Les Mauves n’en veulent pas à Sven Kums pour sa carte rouge ou à René Weiler pour sa tactique.

Sven Kums est passé en zone d’interview. C’est une obligation de l’Uefa.

Il l’a littéralement traversée sans lever le regard vers les journalistes présents à Munich et qui n’attendaient qu’une chose : lui demander ce qui lui a pris en commettant la faute en tant que dernier homme.

Sa position en tant que libero d’une défense à trois a été au cœur des débats. Olivier Deschacht avait pourtant bon espoir en montant sur la pelouse.

"Je croyais en cette tactique avec Sven Kums derrière Uros Spajic et moi. Le but était que nous donnions un coup de main au milieu de terrain. Si nous étions restés à 11, on aurait pu faire quelque chose ici. Le Bayern était prenable. On s’est créé deux grosses occasions. Ce n’est pas toujours le cas face à de telles machines."

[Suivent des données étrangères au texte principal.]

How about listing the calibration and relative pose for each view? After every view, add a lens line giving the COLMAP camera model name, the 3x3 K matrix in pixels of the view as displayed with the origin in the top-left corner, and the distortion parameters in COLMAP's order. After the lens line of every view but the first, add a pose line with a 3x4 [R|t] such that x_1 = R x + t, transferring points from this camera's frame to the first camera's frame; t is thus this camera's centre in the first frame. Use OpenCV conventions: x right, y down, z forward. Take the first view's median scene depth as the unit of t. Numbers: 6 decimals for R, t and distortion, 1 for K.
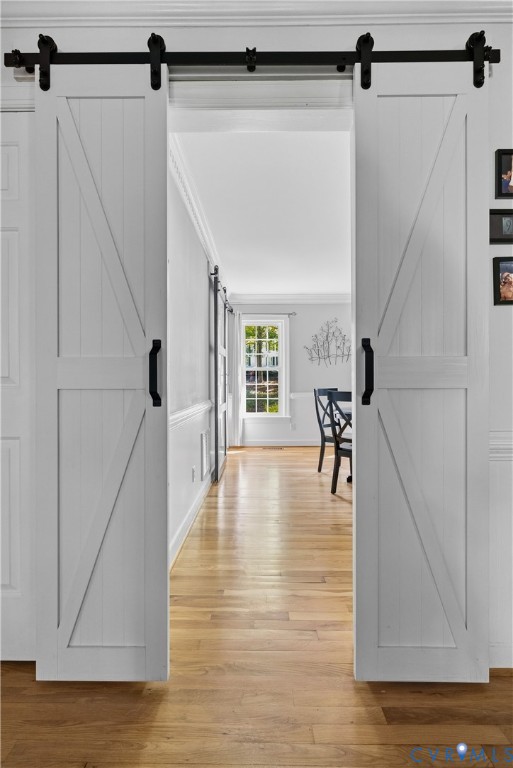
lens RADIAL K [[339.7, 0, 258.1], [0, 339.7, 383.4], [0, 0, 1]] dist [0.000402, 0.000705]
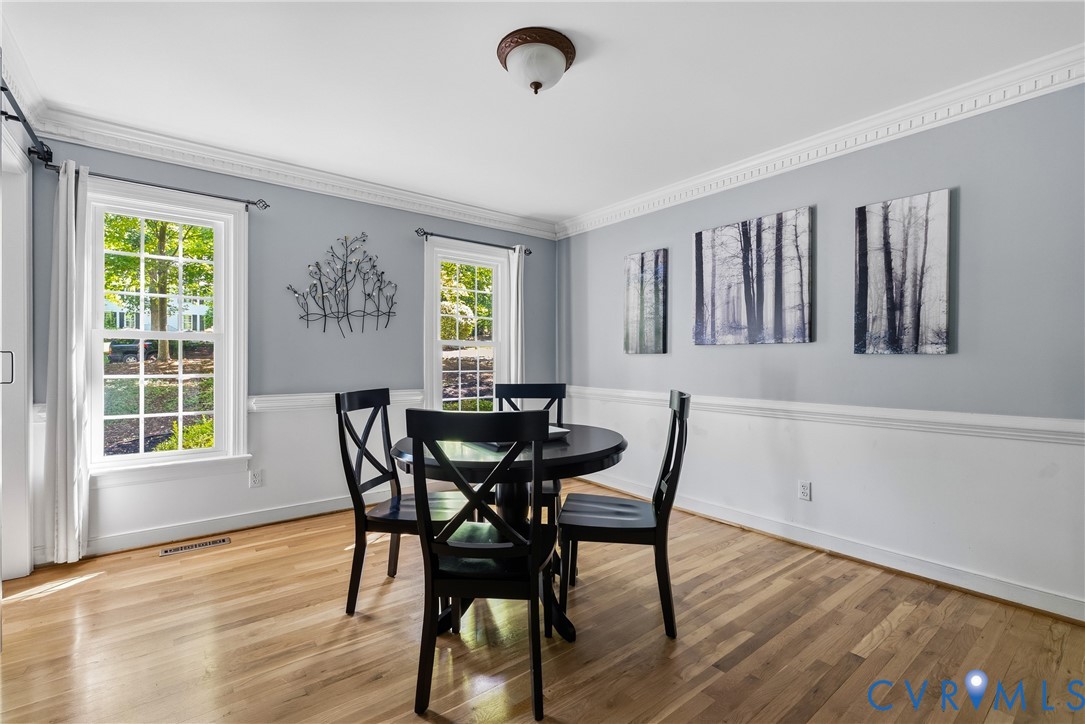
lens RADIAL K [[479.9, 0, 537.8], [0, 479.9, 359.7], [0, 0, 1]] dist [0.000402, 0.000705]
pose [[0.772980, 0.006887, 0.634394, -0.004006], [-0.004088, 0.999974, -0.005874, -0.014638], [-0.634418, 0.001948, 0.772988, 0.334834]]
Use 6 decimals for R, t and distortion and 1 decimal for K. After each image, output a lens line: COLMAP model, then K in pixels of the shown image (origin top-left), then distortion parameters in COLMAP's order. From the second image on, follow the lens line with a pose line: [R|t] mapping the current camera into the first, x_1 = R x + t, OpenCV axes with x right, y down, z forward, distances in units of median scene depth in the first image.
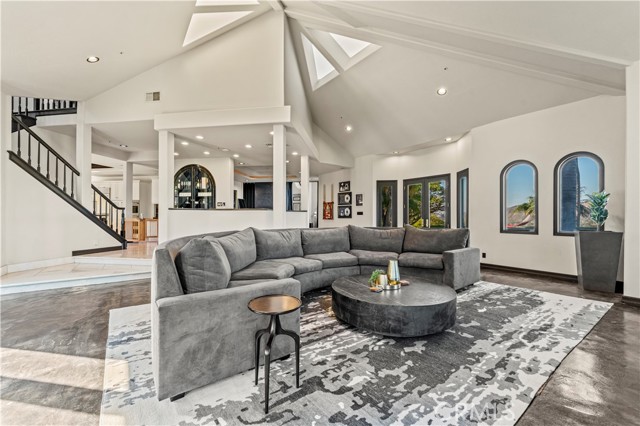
lens RADIAL K [[263.8, 0, 318.2], [0, 263.8, 218.5], [0, 0, 1]] dist [0.001613, 0.000643]
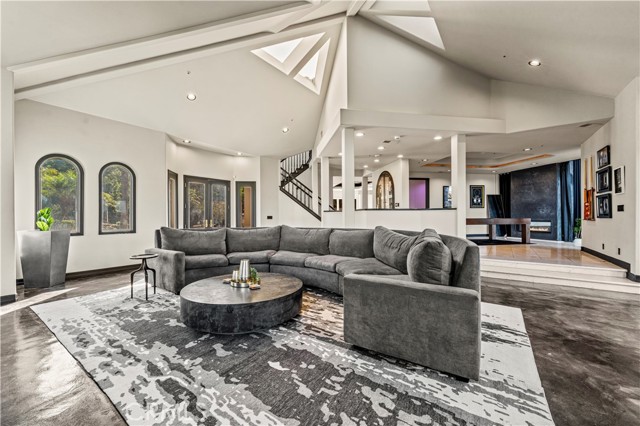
lens RADIAL K [[263.8, 0, 318.2], [0, 263.8, 218.5], [0, 0, 1]] dist [0.001613, 0.000643]
pose [[0.288745, -0.005801, -0.957389, 1.539645], [-0.002897, 0.999972, -0.006933, 0.011791], [0.957402, 0.004775, 0.288720, 1.136465]]
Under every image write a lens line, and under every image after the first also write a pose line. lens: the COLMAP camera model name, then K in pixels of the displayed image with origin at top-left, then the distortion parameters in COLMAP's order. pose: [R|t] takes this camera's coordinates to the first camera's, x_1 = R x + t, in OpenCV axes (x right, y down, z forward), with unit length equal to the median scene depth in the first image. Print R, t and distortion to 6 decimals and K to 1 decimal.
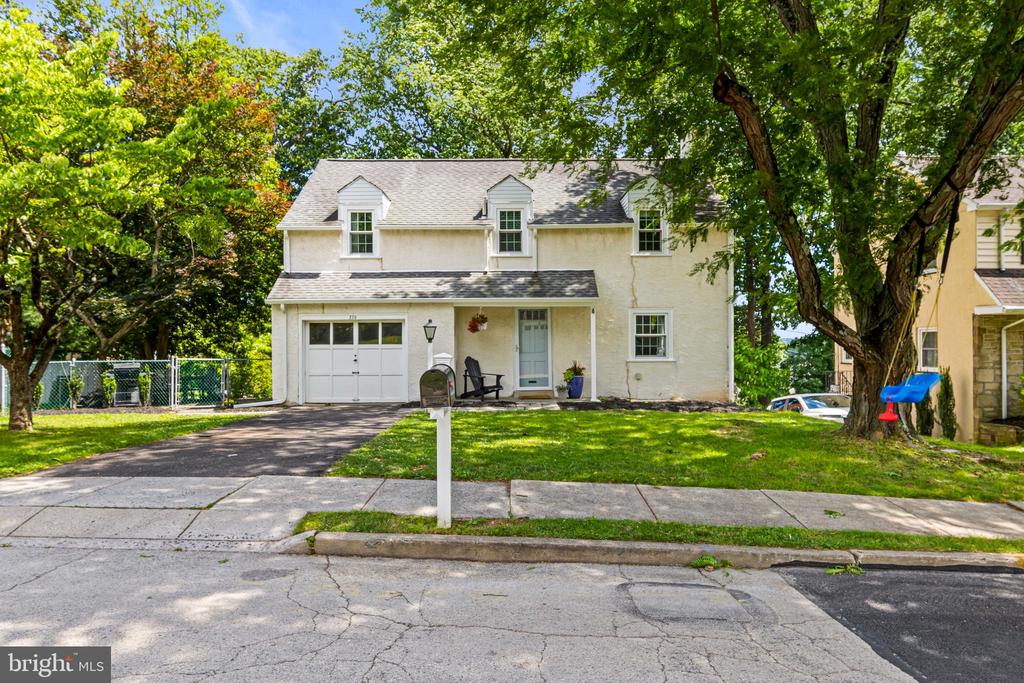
lens RADIAL K [[686.9, 0, 512.0], [0, 686.9, 341.5], [0, 0, 1]] dist [0.004258, 0.002009]
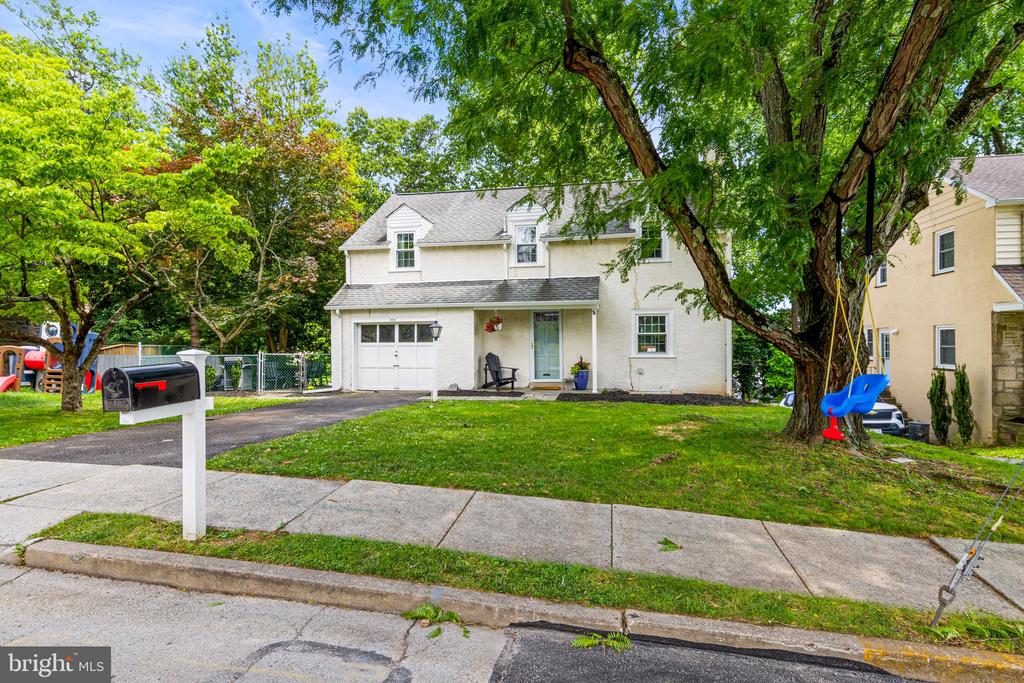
lens RADIAL K [[528.6, 0, 512.0], [0, 528.6, 341.5], [0, 0, 1]] dist [0.011061, -0.000646]
pose [[0.981853, -0.001243, -0.189641, 0.147888], [0.001459, 0.999998, 0.000999, 0.002140], [0.189639, -0.001257, 0.981853, 0.124652]]
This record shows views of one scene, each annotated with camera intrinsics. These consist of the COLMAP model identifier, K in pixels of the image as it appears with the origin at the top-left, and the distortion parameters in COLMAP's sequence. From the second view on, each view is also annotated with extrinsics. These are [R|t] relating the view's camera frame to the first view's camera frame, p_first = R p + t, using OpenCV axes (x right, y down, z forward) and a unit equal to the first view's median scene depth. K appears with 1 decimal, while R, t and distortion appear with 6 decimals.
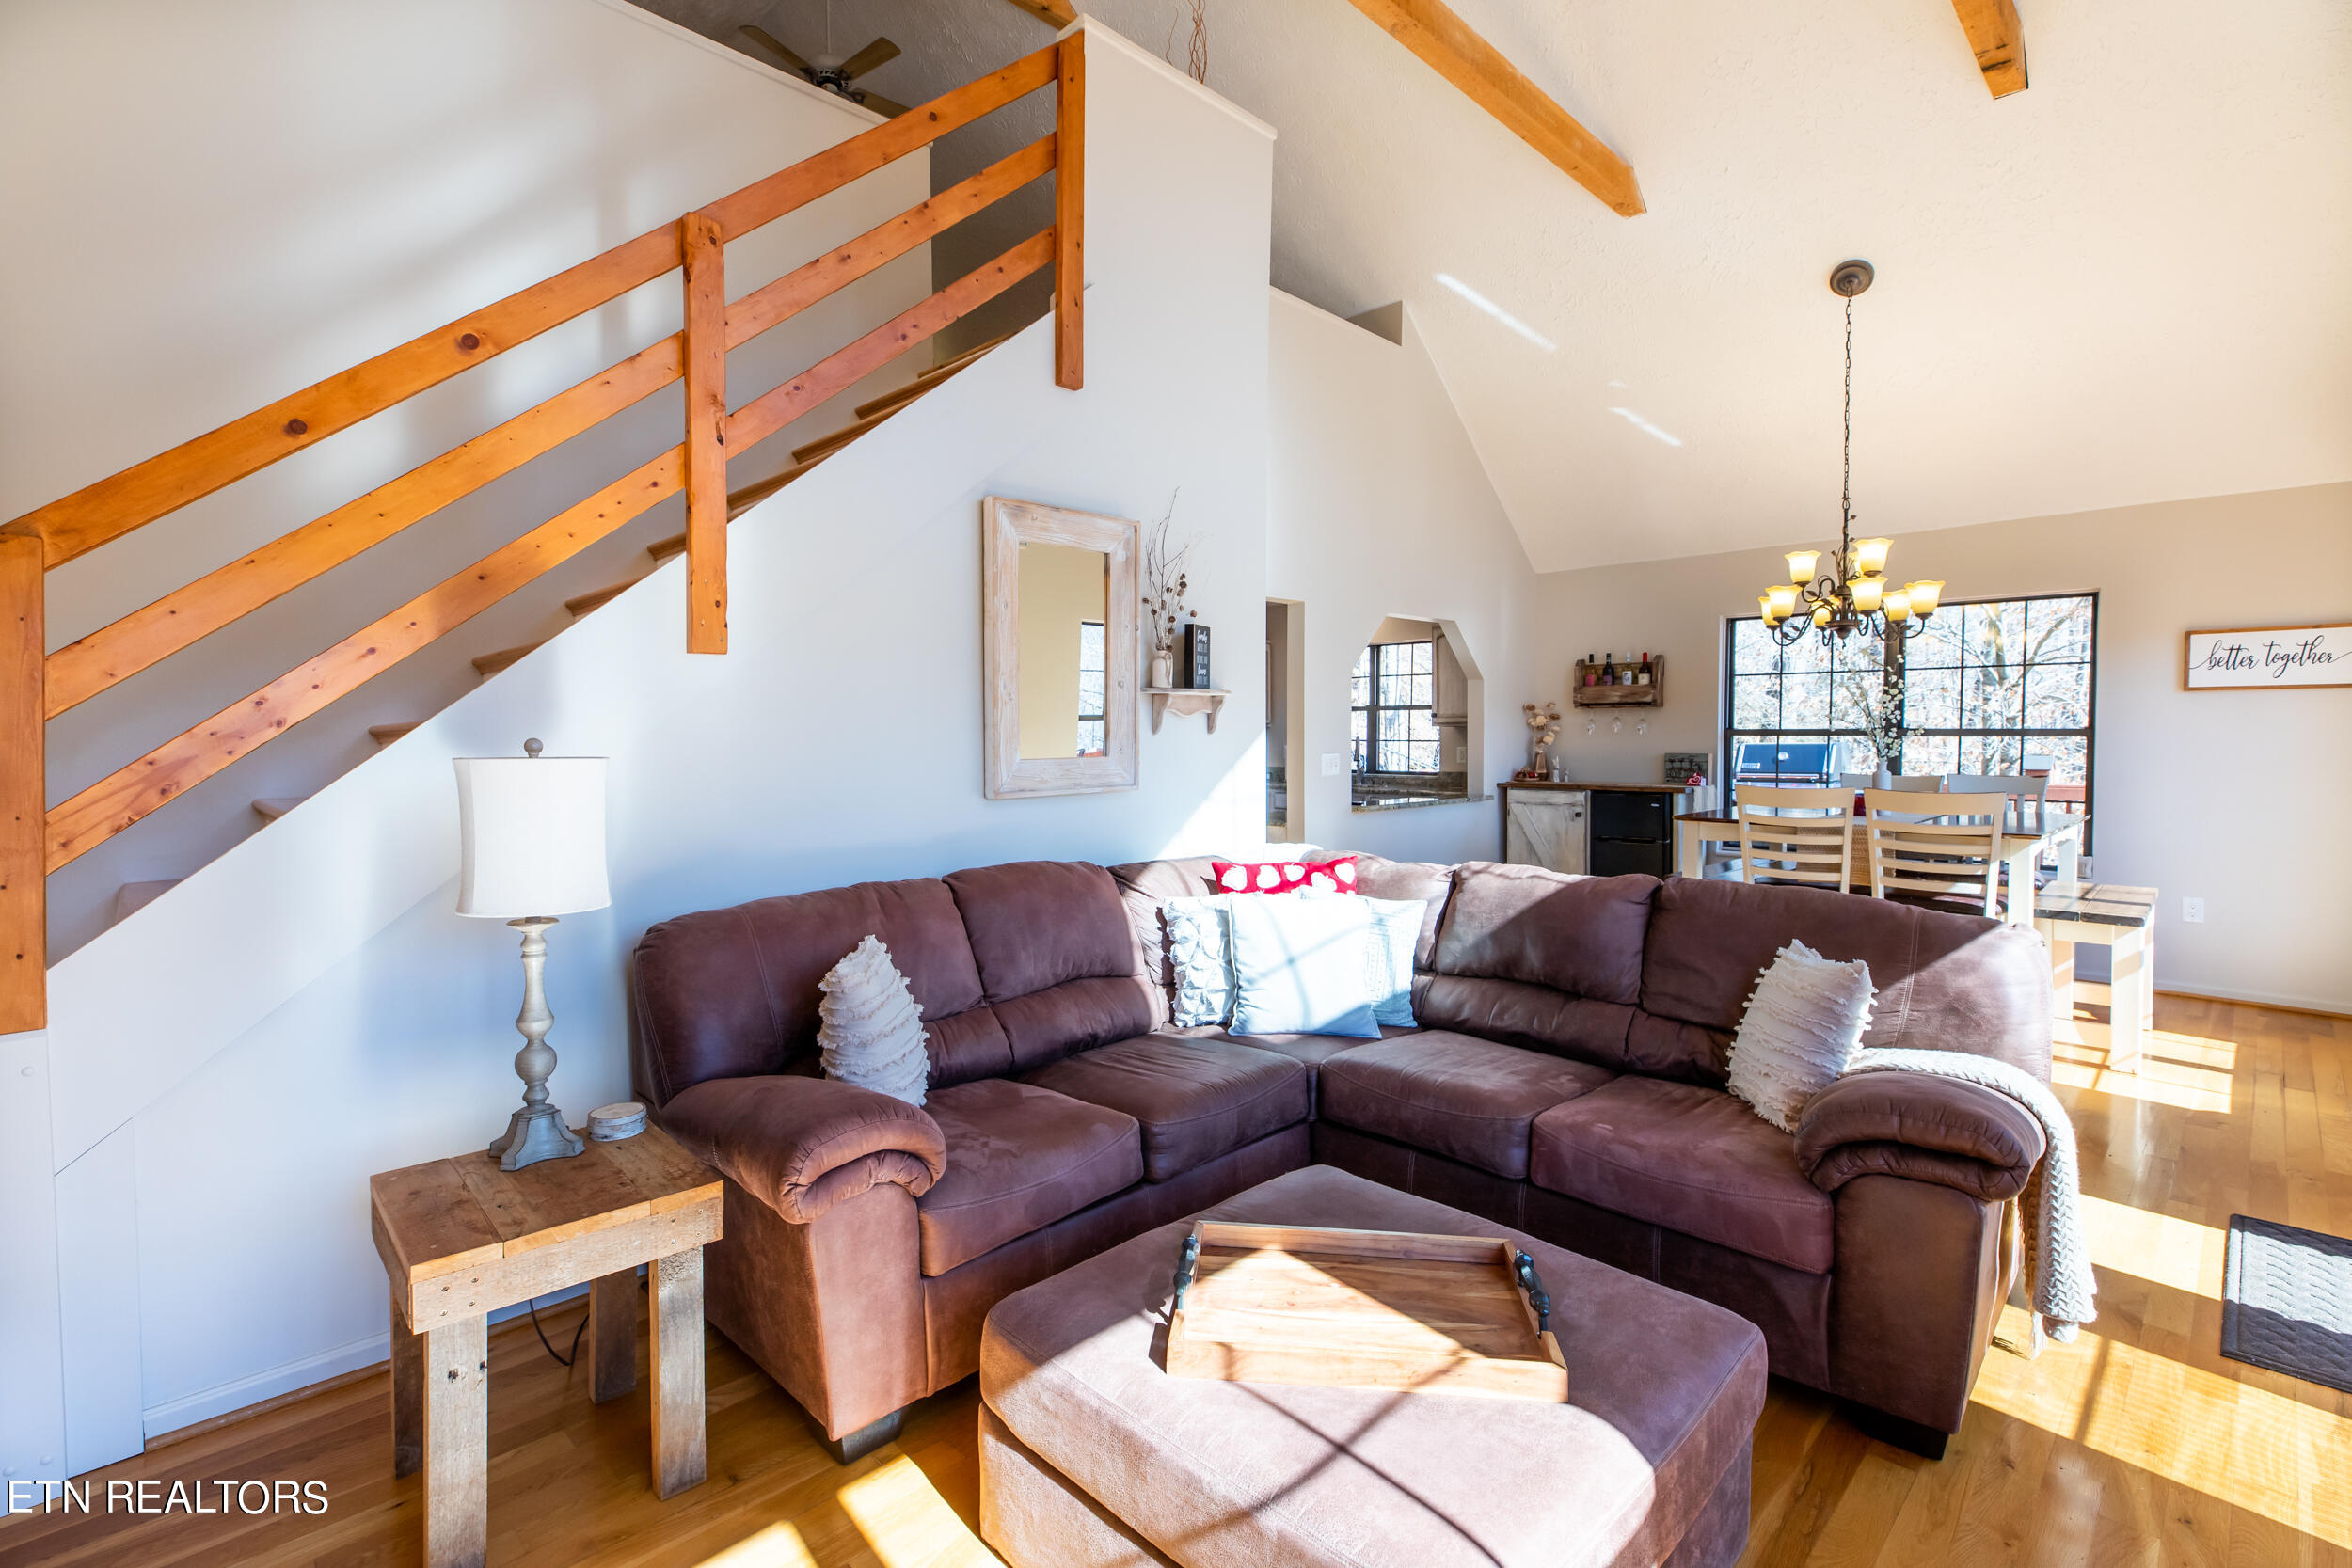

Sofiane Hanni ne voulait pas critiquer les choix du coach. "On a tenté un truc différent. Parfois, cela fonctionne. Parfois pas."

Aucun joueur n’a dit un mot négatif au sujet du choix de leur coach qui a pourtant surpris tout le monde.

Leander Dendoncker, également médian défensif, voit même bien Kums dépanner à cette place. "Il possède les qualités pour jouer derrière. Puis, il est logique de jouer défensivement quand on est au Bayern Munich."

Et Adrien Trebel d’ajouter : "Cela ne m’a pas surpris qu’il soit défenseur central. Quand tu es numéro 6 toute l’année, cela ne change pas grand-chose d’évoluer à ce poste. La plus grosse différence est qu’à la moindre faute professionnelle, tu es directement puni. Me voir un jour en défense (il se marre) ? Je ne sais pas…"

La phase du penalty laissait un goût amer dans la bouche des Anderlechtois. Pour beaucoup, Robert Lewandowski n’a pas été très bousculé.

Leander Dendoncker n’était pas dupe : "C’est plus dommage pour Sven que pour nous. Il touche juste son adversaire avec sa cuisse et Lewandowski joue bien le coup en tombant. Ce n’est pas n’importe qui. C’est un malin. Et la phase va très, très vite."

Olivier Deschacht n’avait pas revu la phase au moment de reprendre le bus vers l’hôtel mais certains lui avaient dit que le penalty n’en était pas un. "J’ai appris que la faute commence hors du rectangle et qu’il fallait siffler un coup-franc."

Il a envoyé un message à ceux qui comptent descendre son équipier : "Il ne faut pas le tuer sur base de cette action. C’est un joueur intelligent. Il a déjà fait 1.000 bonnes actions depuis qu’il est ici. Il en a fait quelques moins bonnes ces derniers temps mais il reste un joueur de grande classe. Je le soutiens. Lui, mais aussi le coach."

Kums avait, lui, la tête basse dans le vestiaire. "Personne ne veut l’accabler", défendait Adrien Trebel. "Croyez-moi, il s’en voulait déjà assez dans le vestiaire."

Chipciu protégeait, lui, son équipier en glissant une pique à l’homme en noir. "C’est dommage. Je ne sais pas si la décision du ref est exagérée. Mais bon, on sait que les arbitres peuvent être plus cléments avec les grands. Et nous, nous sommes le petit en C1."

Sofiane Hanni a tenu à soutenir son équipier jusqu’au bout. "En tant que capitaine et équipier, je ne suis pas fâché sur lui. Je dois le soutenir. On compte encore sur lui."